-- EXERCISE DIRECTIONS --
Your response should be every line from the entries that includes the string "delle".

= Beginning of Section =

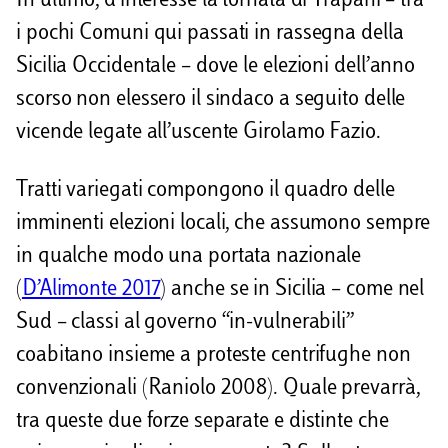
In ultimo, d’interesse la tornata di Trapani – tra
i pochi Comuni qui passati in rassegna della
Sicilia Occidentale – dove le elezioni dell’anno
scorso non elessero il sindaco a seguito delle
vicende legate all’uscente Girolamo Fazio.
Tratti variegati compongono il quadro delle
imminenti elezioni locali, che assumono sempre
in qualche modo una portata nazionale
(
D’Alimonte 2017
) anche se in Sicilia – come nel
Sud – classi al governo “in-vulnerabili”
coabitano insieme a proteste centrifughe non
convenzionali (Raniolo 2008). Quale prevarrà,
tra queste due forze separate e distinte che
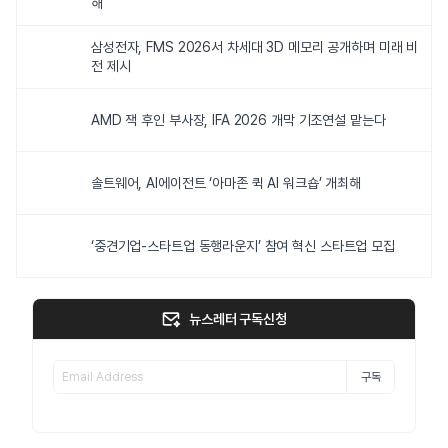
해
삼성전자, FMS 2026서 차세대 3D 메모리 공개하며 미래 비
전 제시
AMD 잭 후인 부사장, IFA 2026 개막 기조연설 맡는다
솔트웨어, AI에이전트 ‘아마존 퀵 AI 워크숍’ 개최해
‘중견기업-스타트업 동행라운지’ 참여 혁신 스타트업 모집
뉴스레터 구독신청
구독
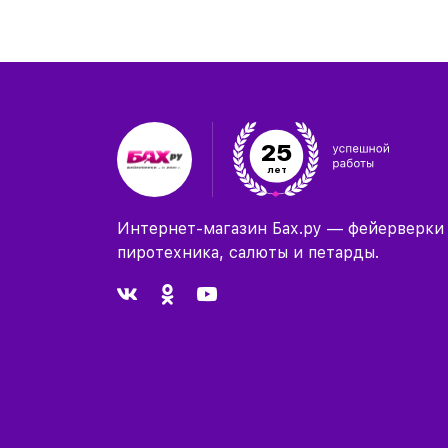
25
лет
Интернет-магазин Бах.ру — фейерверки
пиротехника, салюты и петарды.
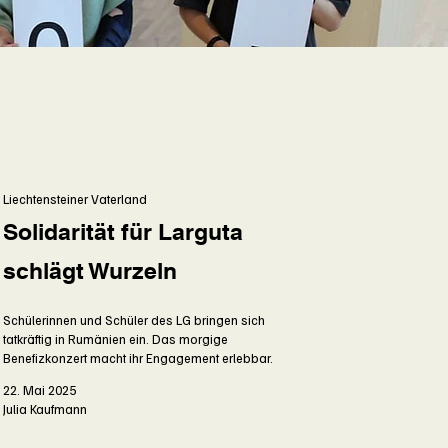
Liechtensteiner Vaterland
Solidarität für Larguta
schlägt Wurzeln
Schülerinnen und Schüler des LG bringen sich
tatkräftig in Rumänien ein. Das morgige
Benefizkonzert macht ihr Engagement erlebbar.
22. Mai 2025
Julia Kaufmann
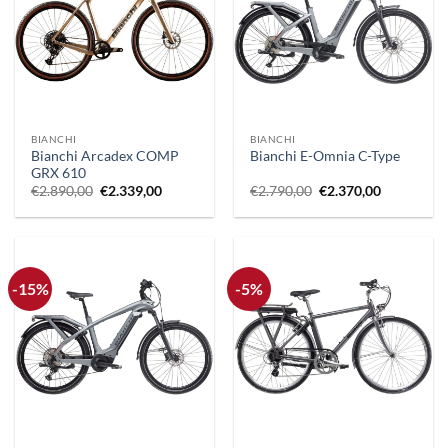
BIANCHI
BIANCHI
Bianchi Arcadex COMP
Bianchi E-Omnia C-Type
GRX 610
Il
Il
Il
Il
€
2.890,00
€
2.339,00
€
2.790,00
€
2.370,00
prezzo
prezzo
prezzo
prezzo
originale
attuale
originale
attuale
era:
è:
era:
è:
€2.890,00.
€2.339,00.
€2.790,00.
€2.370,00.
-15%
-5%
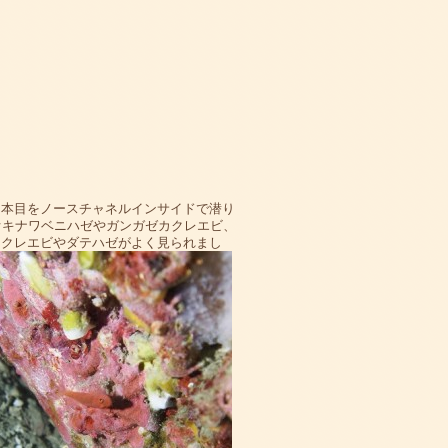
２本目をノースチャネルインサイドで潜り
オキナワベニハゼやガンガゼカクレエビ、
カクレエビやダテハゼがよく見られまし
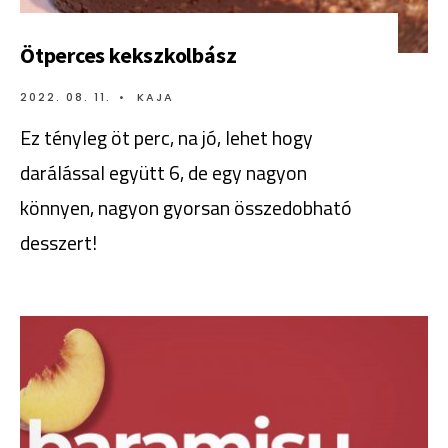
Ötperces kekszkolbász
2022. 08. 11.
•
KAJA
Ez tényleg öt perc, na jó, lehet hogy
darálással együtt 6, de egy nagyon
könnyen, nagyon gyorsan összedobható
desszert!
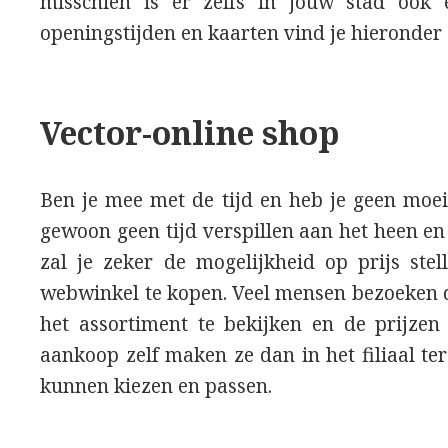
misschien is er zelfs in jouw stad ook e
openingstijden en kaarten vind je hieronder
Vector-online shop
Ben je mee met de tijd en heb je geen moei
gewoon geen tijd verspillen aan het heen e
zal je zeker de mogelijkheid op prijs stel
webwinkel te kopen. Veel mensen bezoeken
het assortiment te bekijken en de prijzen
aankoop zelf maken ze dan in het filiaal te
kunnen kiezen en passen.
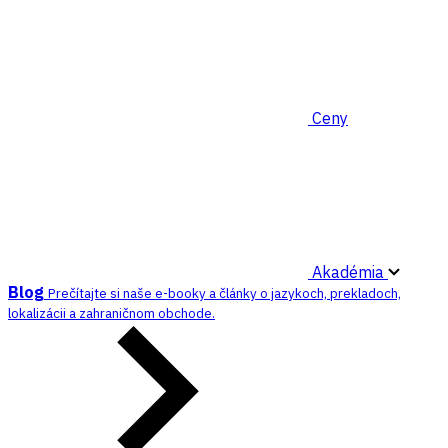
Ceny
Akadémia
Blog
Prečítajte si naše e-booky a články o jazykoch, prekladoch,
lokalizácii a zahraničnom obchode.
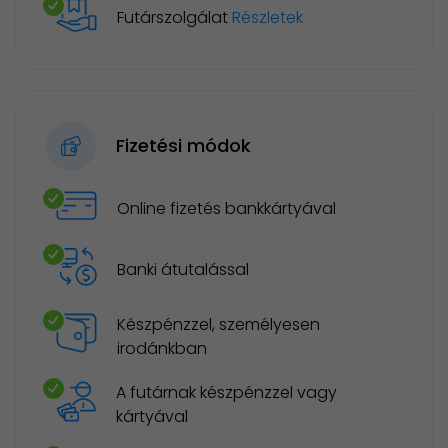
Futárszolgálat
Részletek
Fizetési módok
Online fizetés bankkártyával
Banki átutalással
Készpénzzel, személyesen
irodánkban
A futárnak készpénzzel vagy
kártyával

= End of Section =

-- OUTPUT OF THE EXERCISE --
scorso non elessero il sindaco a seguito delle
Tratti variegati compongono il quadro delle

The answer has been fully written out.